**DATA FOR THE TASK**

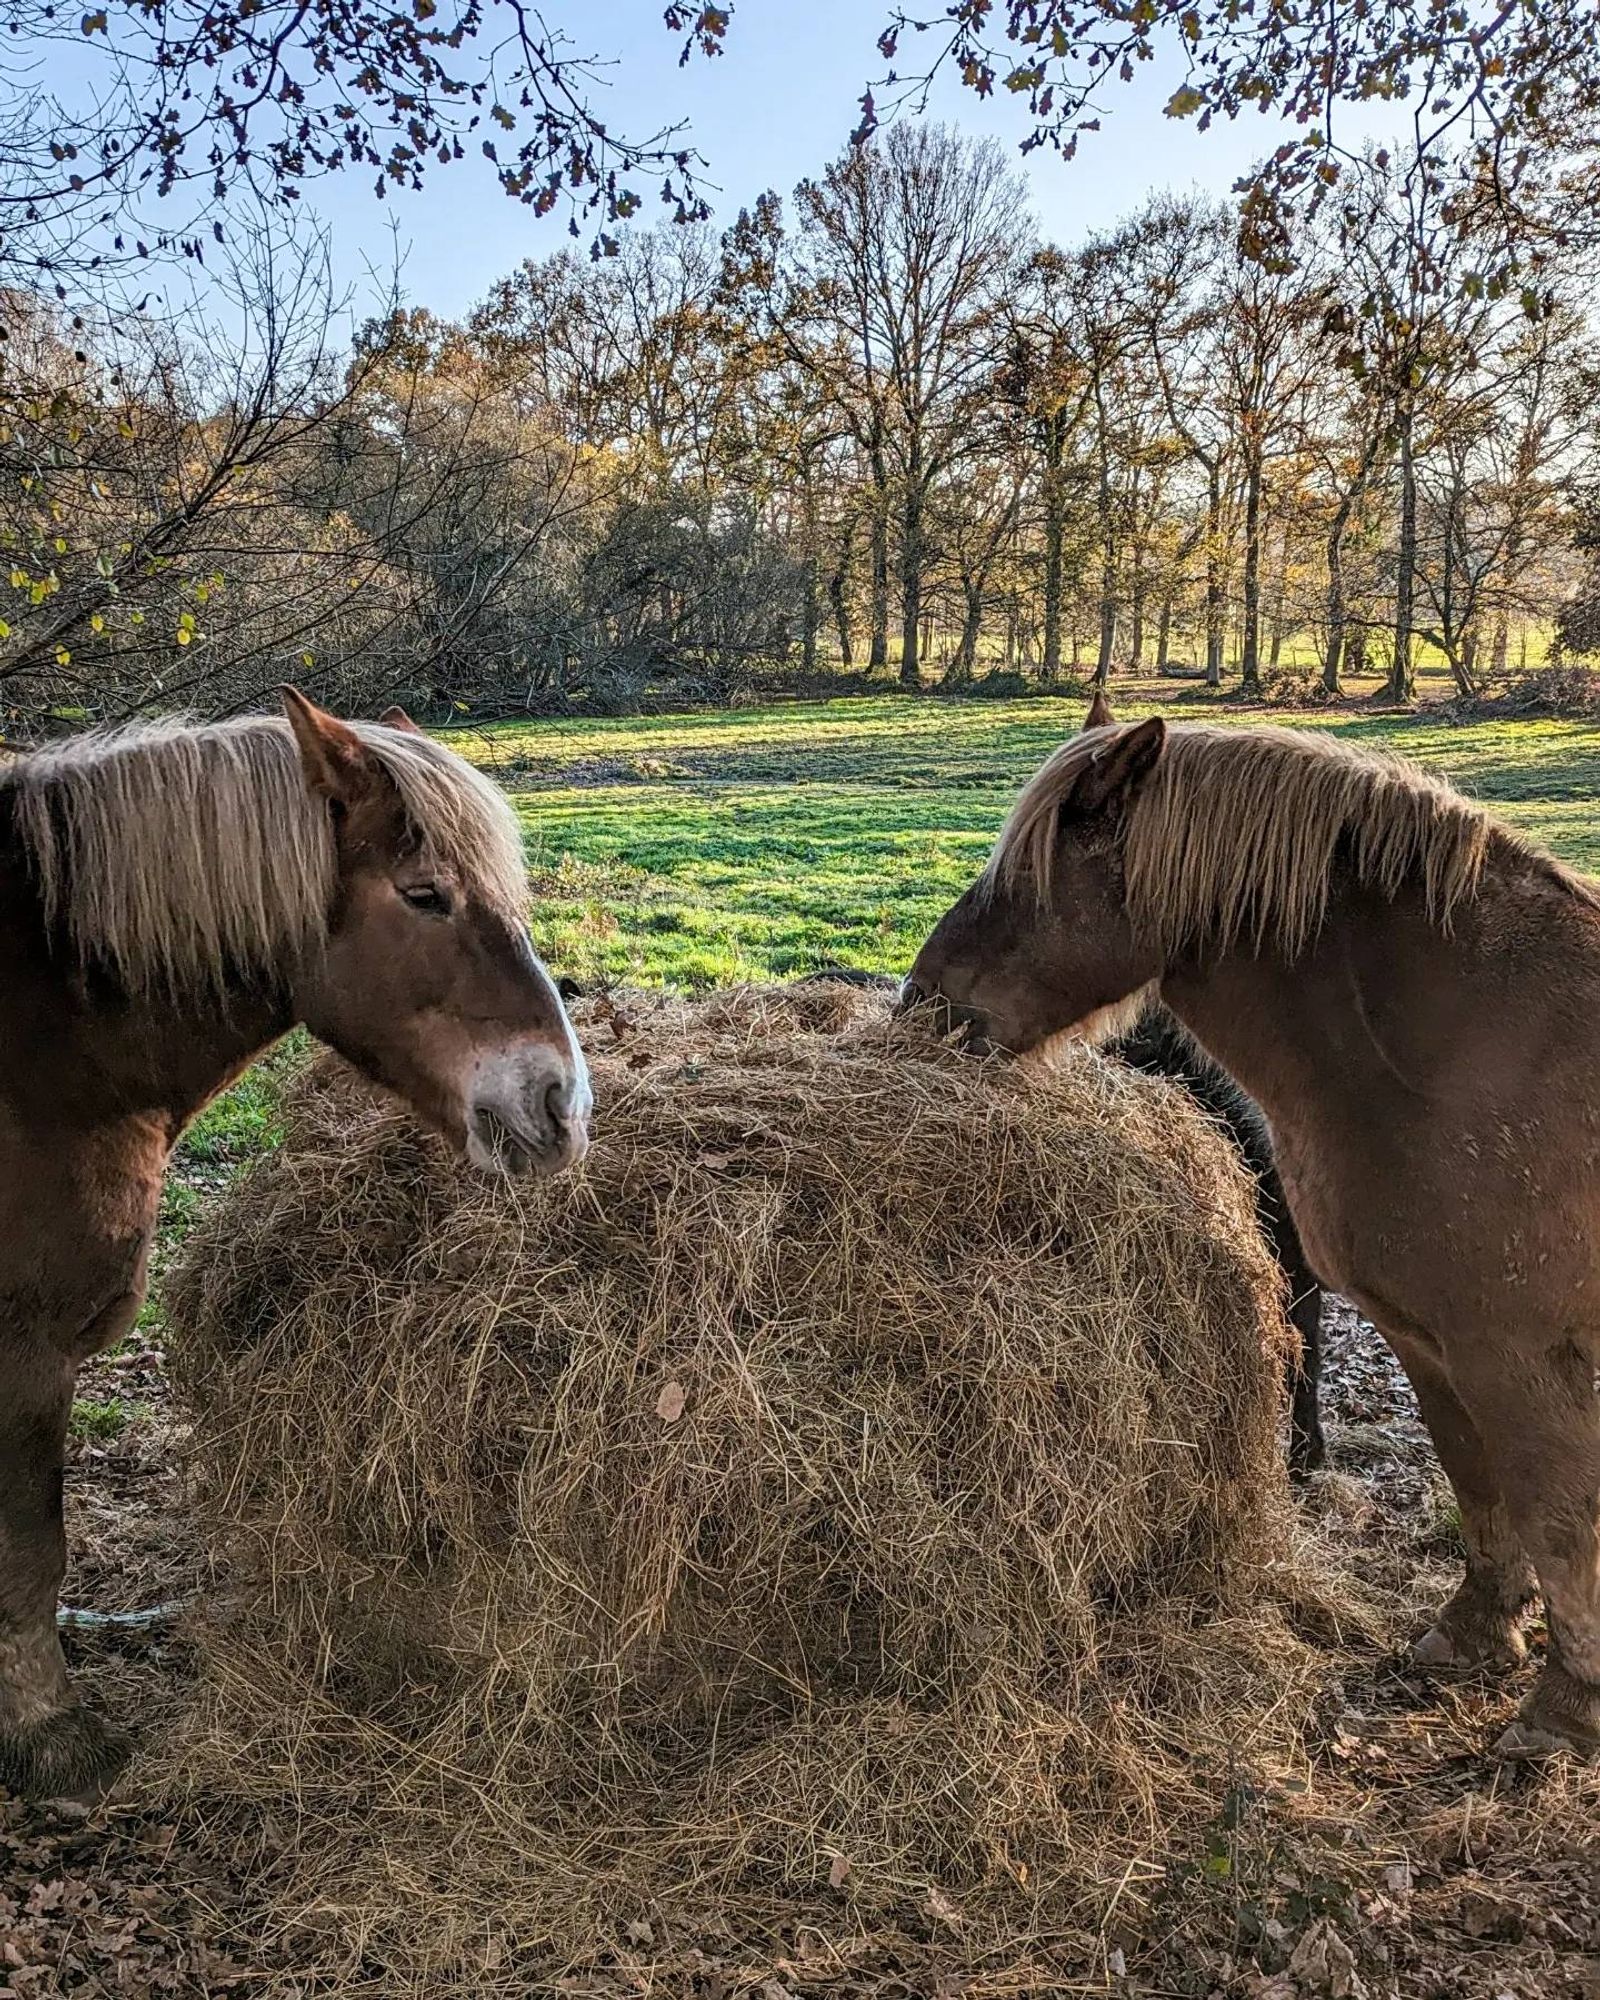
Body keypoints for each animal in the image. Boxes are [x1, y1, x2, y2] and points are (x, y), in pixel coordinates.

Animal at [0, 688, 592, 1800]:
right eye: (424, 894)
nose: (563, 1107)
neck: (42, 1049)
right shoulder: (25, 1354)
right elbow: (29, 1549)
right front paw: (49, 1731)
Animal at [908, 712, 1600, 1760]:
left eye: (1029, 876)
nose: (921, 1005)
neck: (1467, 1054)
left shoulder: (1514, 1352)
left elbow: (1558, 1516)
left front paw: (1566, 1708)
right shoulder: (1428, 1342)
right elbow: (1477, 1483)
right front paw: (1477, 1632)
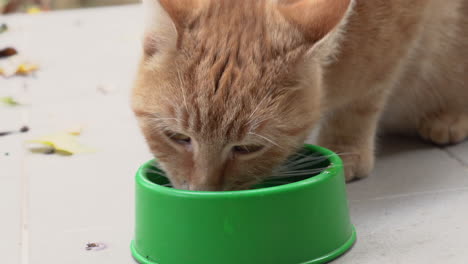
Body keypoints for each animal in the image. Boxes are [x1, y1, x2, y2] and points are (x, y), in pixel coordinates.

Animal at [131, 0, 468, 190]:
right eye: (177, 137)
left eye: (248, 148)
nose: (204, 190)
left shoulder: (396, 35)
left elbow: (361, 101)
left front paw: (347, 150)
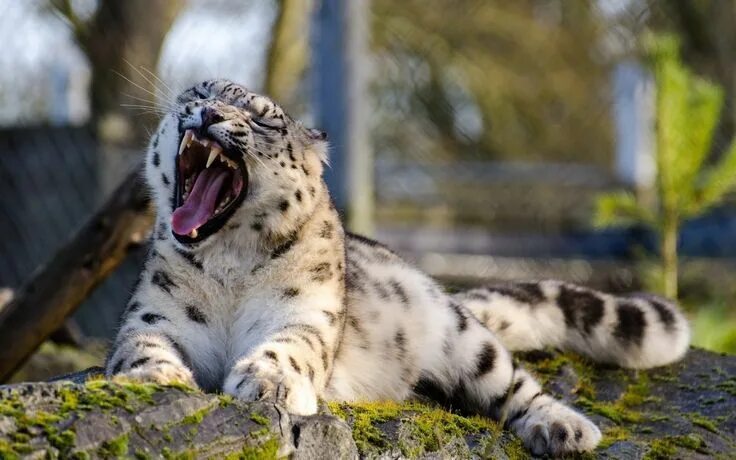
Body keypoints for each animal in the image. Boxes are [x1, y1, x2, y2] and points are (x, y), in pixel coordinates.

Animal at [108, 79, 688, 456]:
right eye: (199, 92)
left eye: (262, 119)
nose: (208, 115)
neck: (227, 263)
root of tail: (440, 289)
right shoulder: (154, 314)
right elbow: (142, 344)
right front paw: (158, 375)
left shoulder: (307, 315)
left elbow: (291, 347)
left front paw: (268, 381)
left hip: (466, 341)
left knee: (517, 385)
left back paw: (565, 428)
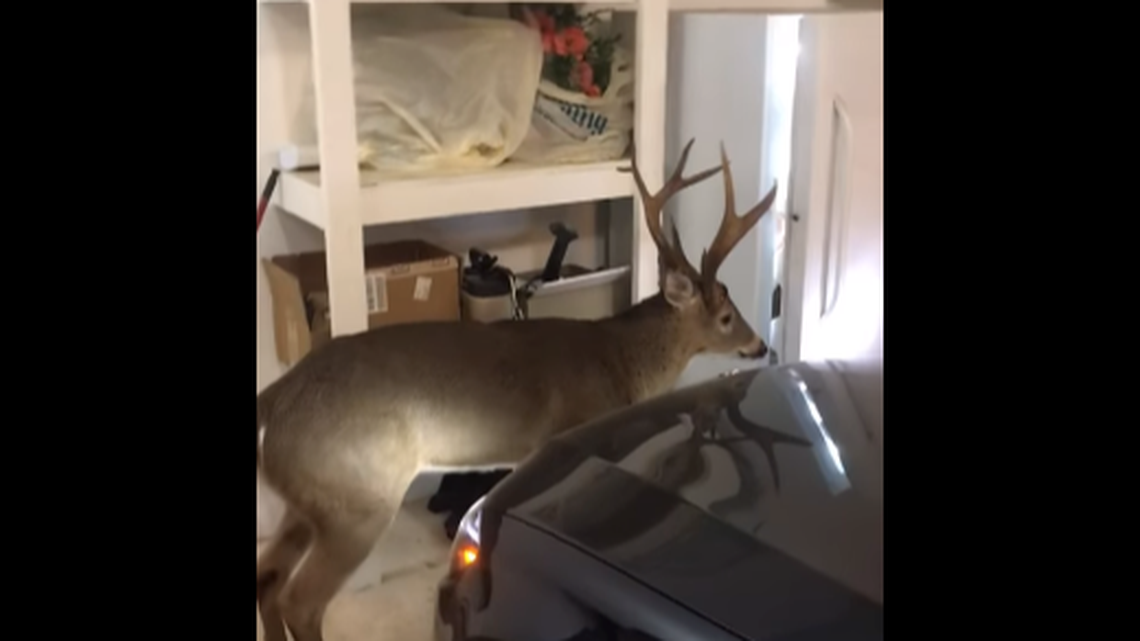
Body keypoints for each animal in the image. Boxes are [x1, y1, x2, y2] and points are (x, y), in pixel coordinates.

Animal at [255, 139, 778, 641]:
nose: (761, 344)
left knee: (268, 577)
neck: (621, 362)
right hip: (358, 494)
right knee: (301, 600)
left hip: (312, 498)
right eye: (726, 317)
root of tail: (276, 400)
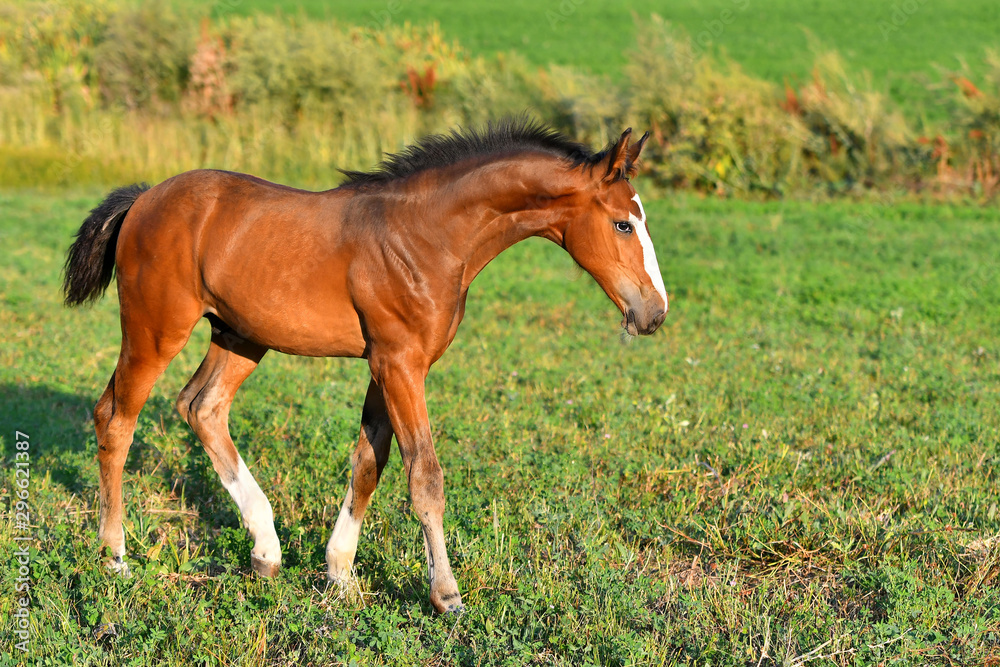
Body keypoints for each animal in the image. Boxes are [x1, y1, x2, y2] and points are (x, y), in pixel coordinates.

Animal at [63, 119, 668, 614]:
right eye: (622, 224)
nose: (654, 312)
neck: (427, 235)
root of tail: (144, 198)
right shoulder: (400, 364)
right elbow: (424, 476)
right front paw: (446, 595)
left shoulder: (387, 365)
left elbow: (368, 463)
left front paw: (340, 574)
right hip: (155, 330)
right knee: (115, 418)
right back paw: (115, 557)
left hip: (240, 336)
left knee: (202, 407)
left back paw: (266, 552)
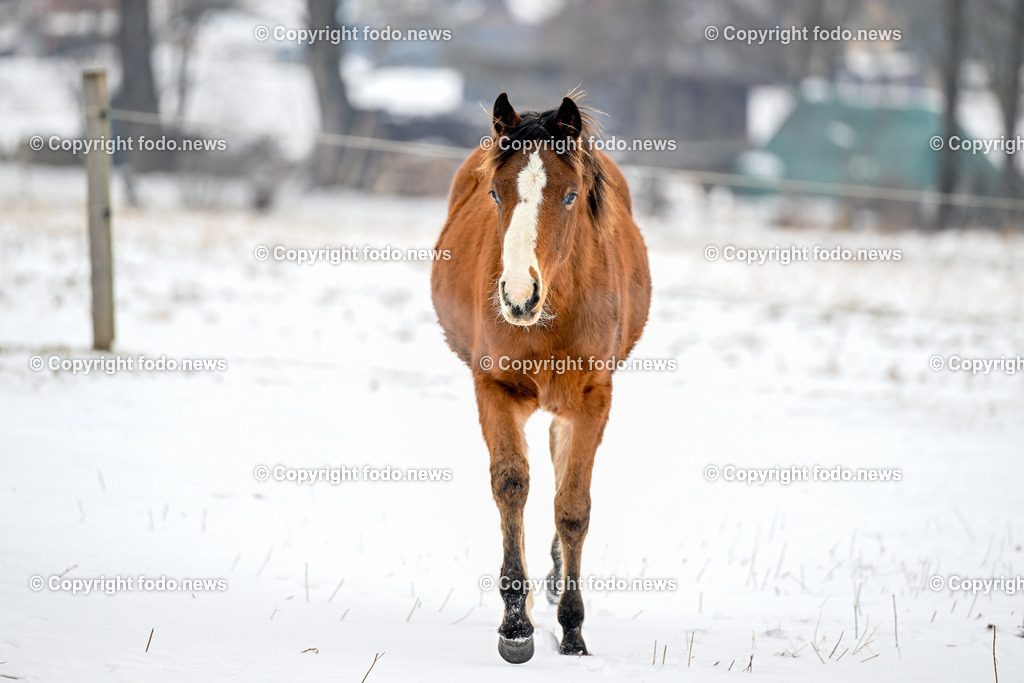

**EXERCISE DIRECTIONS**
No pictures belong in the copy. Transcribe every entry exactly.

**OUTPUT OF THE EXERCISE**
Body keypoints for each animal in the image. Boxes are [x1, y1, x2, y2] and points are (x, y), in pixel coordinates.

Animal at [0, 688, 592, 1800]:
right eye: (424, 894)
nose: (563, 1107)
neck: (42, 1049)
right shoulder: (25, 1354)
right elbow: (29, 1549)
right front paw: (49, 1731)
Animal at [908, 712, 1600, 1760]:
left eye: (1029, 876)
nose: (921, 1005)
neck: (1467, 1054)
left shoulder: (1514, 1352)
left elbow: (1558, 1516)
left front paw: (1566, 1708)
right shoulder: (1428, 1342)
right elbow: (1477, 1483)
right front paw: (1477, 1632)
Body keypoints for each animal in the image. Boxes are [x1, y1, x2, y2] and points are (x, y), in pixel coordinates.

Animal at [131, 0, 468, 190]:
right eye: (177, 137)
left eye: (248, 148)
nose: (204, 190)
left shoulder: (396, 35)
left elbow: (361, 101)
left front paw: (347, 150)
Body keypoints for each animal in the image. Boxes are [x1, y1, x2, y2] and points are (x, y), in pixel coordinates.

Animal at [108, 79, 688, 456]:
right eye: (199, 92)
left eye: (262, 119)
nose: (208, 115)
neck: (227, 263)
root of tail: (440, 289)
right shoulder: (154, 314)
right elbow: (142, 344)
right front paw: (158, 375)
left shoulder: (307, 315)
left elbow: (291, 347)
left front paw: (268, 381)
left hip: (466, 341)
left knee: (517, 385)
left back paw: (565, 428)
Body keypoints for each animal in the image. Boxes are [x1, y1, x2, y2] and points are (x, y), in pixel coordinates.

Animal at [255, 139, 778, 641]:
nose: (761, 344)
left knee: (268, 577)
neck: (621, 362)
right hip: (358, 494)
right knee: (301, 600)
left hip: (312, 498)
right eye: (726, 317)
root of tail: (276, 400)
Body keypoints for each animal in the image. Boxes are [x1, y1, x2, y2] and points are (x, y), in pixel coordinates.

Animal at [63, 119, 668, 614]:
right eye: (622, 224)
nose: (654, 312)
neck: (427, 235)
root of tail: (144, 198)
right shoulder: (400, 364)
right elbow: (424, 476)
right front paw: (446, 595)
left shoulder: (387, 365)
left elbow: (368, 463)
left front paw: (340, 574)
right hip: (155, 330)
right knee: (115, 418)
right back paw: (115, 557)
left hip: (240, 336)
left knee: (202, 407)
left back paw: (266, 552)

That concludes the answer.